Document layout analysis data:
____

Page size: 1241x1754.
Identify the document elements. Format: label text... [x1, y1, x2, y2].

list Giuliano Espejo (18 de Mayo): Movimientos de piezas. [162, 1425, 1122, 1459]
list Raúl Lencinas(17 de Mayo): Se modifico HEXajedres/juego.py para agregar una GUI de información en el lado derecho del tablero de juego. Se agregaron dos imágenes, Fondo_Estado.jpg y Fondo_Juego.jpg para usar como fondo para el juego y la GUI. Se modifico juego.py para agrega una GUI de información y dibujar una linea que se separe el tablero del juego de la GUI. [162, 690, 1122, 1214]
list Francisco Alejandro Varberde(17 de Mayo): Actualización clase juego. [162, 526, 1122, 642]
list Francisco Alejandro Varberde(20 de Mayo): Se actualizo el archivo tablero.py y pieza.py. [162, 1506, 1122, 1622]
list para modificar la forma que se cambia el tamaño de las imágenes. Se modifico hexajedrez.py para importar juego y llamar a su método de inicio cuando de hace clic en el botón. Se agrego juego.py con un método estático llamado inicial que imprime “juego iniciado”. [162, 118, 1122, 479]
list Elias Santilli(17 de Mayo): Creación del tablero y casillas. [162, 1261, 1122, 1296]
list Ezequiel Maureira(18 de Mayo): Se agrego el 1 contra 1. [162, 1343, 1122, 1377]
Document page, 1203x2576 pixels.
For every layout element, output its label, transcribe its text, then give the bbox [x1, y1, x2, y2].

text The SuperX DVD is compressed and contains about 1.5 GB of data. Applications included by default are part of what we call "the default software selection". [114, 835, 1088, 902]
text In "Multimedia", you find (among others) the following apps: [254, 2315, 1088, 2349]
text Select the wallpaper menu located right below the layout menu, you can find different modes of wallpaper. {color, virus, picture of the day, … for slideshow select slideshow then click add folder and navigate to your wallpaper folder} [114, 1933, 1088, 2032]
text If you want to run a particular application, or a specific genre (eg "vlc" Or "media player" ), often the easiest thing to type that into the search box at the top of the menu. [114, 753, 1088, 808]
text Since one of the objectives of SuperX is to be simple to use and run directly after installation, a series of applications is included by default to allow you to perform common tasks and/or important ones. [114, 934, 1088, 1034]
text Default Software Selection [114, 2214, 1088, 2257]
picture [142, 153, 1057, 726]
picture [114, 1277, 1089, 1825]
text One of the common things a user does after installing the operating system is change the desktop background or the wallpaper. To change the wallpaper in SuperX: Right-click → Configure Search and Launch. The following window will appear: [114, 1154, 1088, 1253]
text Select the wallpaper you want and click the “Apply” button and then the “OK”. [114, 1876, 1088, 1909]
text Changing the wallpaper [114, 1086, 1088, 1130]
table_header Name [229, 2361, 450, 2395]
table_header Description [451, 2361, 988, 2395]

____

What is expected: Wherever a line of the entries holds the string "want", copy that line.

Answer box:
text If you want to run a particular application, or a specific genre (eg "vlc" Or "media player" ), often the easiest thing to type that into the search box at the top of the menu. [114, 753, 1088, 808]
text Select the wallpaper you want and click the “Apply” button and then the “OK”. [114, 1876, 1088, 1909]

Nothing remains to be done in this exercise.